As it has been for the past four years now, and so it will be for many more, today has brought so many memories and emotions; I have smiled and chatted with Edward, I have cried because I miss him so terribly I don’t even know how to begin explaining, I relive the horrors of that day four years ago. I remember the sadness of the day before. Edward was so ill, on Justin’s birthday too, and how this day is always marred for us, despite us now trying so hard to keep the day separate for Justin. The boys have had music exams again this week (they do seem to fall this week every year, which can’t be easy for them). They seem to have gone well for them both, but have added to the many stresses and emotions this week has seen.

This year has been difficult for so many, and in terms of being able to remember Edward personally, but also being unable to do the work of the charity in his name and in his memory, raising awareness, saving lives, and doing so much to turn something so horrific into something so positive, to give Edward a wonderful legacy. Events haven’t happened, fundraising ceased, and charity income dried up. So too is it difficult to be heard at the best of times, but in the midst of a pandemic, shouting the message of staying alert to the symptoms of meningitis has been somewhat muted. Creating a platform to talk about child loss, and the taboo surrounding it, bringing this difficult topic out in the open, breaking down the closed doors and barriers which bereaved parents and families face, has also been difficult, constantly shadowed by the lives the pandemic has claimed. No loss is insignificant, but it does feel as though COVID deaths have trumped deaths caused by any other disease, or in any other circumstances. Hopefully as we move into the new year, a vaccine for this virus will be more widely available and administered, and we will gradually return to a normal way of life (whatever normal is), and many, including the charity will be able to bounce back.

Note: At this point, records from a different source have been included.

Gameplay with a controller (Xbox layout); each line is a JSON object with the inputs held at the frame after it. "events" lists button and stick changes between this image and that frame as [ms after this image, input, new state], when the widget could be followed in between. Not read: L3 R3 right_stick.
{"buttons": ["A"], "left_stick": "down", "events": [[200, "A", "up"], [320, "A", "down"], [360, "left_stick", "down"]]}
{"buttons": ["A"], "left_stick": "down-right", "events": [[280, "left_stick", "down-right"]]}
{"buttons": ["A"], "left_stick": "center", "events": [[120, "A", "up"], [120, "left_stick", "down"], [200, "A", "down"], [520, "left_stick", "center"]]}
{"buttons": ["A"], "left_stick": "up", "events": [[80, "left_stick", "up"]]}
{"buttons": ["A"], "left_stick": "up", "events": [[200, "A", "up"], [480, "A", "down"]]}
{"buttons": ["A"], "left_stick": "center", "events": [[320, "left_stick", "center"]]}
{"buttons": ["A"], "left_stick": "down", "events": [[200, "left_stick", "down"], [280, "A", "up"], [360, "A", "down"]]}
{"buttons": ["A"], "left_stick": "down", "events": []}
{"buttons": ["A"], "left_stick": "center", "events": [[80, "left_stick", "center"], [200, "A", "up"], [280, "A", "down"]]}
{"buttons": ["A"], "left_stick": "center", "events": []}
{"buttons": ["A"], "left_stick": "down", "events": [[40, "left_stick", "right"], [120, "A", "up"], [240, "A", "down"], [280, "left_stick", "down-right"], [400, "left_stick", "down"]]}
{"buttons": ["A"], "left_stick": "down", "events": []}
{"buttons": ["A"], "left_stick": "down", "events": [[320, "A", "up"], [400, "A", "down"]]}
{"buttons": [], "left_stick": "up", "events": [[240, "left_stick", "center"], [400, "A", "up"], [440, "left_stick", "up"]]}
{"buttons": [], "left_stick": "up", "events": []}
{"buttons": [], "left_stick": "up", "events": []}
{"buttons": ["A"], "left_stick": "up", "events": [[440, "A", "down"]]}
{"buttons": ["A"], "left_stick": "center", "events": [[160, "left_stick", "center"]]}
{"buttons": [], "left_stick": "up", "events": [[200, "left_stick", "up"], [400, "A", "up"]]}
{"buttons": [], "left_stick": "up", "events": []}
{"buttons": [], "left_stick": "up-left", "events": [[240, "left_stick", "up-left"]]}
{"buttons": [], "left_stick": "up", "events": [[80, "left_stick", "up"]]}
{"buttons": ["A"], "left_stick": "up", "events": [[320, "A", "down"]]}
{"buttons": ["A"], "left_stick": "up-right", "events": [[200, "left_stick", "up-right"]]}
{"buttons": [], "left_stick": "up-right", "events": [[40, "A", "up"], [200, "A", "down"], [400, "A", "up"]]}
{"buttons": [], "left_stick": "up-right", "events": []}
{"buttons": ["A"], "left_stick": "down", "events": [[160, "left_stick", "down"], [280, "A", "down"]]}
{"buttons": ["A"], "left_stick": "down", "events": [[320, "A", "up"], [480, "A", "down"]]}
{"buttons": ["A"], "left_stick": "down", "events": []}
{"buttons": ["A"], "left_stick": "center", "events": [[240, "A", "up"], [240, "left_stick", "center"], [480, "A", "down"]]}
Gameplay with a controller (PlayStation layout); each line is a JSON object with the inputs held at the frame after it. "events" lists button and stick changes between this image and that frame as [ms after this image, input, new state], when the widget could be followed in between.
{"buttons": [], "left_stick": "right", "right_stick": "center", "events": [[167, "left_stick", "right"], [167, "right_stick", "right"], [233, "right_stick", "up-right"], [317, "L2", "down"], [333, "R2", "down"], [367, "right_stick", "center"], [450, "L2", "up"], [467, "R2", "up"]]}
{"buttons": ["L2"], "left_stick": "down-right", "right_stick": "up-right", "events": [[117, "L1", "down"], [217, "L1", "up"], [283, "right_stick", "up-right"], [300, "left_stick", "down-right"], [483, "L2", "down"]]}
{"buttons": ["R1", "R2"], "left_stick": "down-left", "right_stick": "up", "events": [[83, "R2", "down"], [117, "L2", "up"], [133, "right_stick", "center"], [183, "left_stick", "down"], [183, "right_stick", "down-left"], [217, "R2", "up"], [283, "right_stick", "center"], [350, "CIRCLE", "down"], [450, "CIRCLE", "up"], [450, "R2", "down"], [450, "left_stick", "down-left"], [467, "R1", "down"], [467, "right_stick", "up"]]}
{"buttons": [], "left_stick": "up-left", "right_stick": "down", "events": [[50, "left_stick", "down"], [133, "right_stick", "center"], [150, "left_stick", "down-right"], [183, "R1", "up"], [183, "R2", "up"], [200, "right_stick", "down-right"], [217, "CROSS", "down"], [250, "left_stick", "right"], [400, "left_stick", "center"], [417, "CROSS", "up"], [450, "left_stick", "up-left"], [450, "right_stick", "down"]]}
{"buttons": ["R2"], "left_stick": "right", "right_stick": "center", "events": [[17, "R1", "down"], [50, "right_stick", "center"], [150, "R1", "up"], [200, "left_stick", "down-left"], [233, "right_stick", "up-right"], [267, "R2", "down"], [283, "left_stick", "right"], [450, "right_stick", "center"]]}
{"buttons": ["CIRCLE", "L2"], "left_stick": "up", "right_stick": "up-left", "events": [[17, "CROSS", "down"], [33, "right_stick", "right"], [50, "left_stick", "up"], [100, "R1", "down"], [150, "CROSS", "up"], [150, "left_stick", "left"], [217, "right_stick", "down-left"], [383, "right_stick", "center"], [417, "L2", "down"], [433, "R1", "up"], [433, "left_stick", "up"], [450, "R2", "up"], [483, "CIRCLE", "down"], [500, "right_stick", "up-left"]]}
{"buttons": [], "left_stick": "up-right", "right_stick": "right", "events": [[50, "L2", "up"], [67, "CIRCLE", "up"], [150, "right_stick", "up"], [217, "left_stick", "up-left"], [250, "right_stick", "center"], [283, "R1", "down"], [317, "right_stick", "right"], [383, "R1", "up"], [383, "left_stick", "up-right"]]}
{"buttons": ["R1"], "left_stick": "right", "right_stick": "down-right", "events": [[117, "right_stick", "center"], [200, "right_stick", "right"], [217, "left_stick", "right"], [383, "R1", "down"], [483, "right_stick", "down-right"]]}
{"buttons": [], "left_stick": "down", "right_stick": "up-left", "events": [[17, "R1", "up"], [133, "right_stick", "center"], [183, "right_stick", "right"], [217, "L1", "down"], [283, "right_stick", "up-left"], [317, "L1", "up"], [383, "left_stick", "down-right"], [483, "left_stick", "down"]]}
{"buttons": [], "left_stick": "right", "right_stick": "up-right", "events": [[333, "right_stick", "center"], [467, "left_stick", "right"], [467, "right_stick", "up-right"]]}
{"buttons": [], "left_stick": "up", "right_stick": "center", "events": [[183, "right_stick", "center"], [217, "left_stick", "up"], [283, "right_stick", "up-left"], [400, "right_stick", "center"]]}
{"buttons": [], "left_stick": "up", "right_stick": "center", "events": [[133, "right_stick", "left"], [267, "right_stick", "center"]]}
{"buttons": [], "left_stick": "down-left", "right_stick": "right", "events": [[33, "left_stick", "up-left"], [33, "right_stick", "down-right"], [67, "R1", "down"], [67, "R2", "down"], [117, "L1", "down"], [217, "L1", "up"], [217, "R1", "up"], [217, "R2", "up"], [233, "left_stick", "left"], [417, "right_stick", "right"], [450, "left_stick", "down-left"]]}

I’m so terribly sad … heartbroken at Edward’s death; that he’s no longer here, no longer with us. Milestones missed, family events missed, just wanting him to be here and to be part of our lives, and part of the chaos that is our family. There is a massive void in our home, in our family, in our lives, in ourselves; a void that can never be filled, a void that I don’t want to be filled with anything but Edward … and so it is … Edward has left a void, and yet Edward fills it too. Every day is hard, some days are easier than others, and some days are so debilitating, so painful they knock me off my feet, sometimes I can endure the pain and hide behind a mask, a façade which becomes easier to hide behind as time moves on, other times it takes every ounce of my being to just be.

I’m happy and give thanks for the time we had with Edward, and the beautiful, wonderful special memories we have of him, what a privilege it was to know him, and I’m comforted to feel he is with us in spirit, always. I’m a proud mum. I’m proud of all my boys. And I know Edward is always by my side, and always in my heart.

To everyone, who has kept Edward in their thoughts and in their hearts, and especially those who have shared their thoughts, their memories, and their love with us, and particularly those who do this on so many days of the year, not just the anniversaries. Thank you, sincerely; we’re incredibly touched, and means more to us that you will ever know.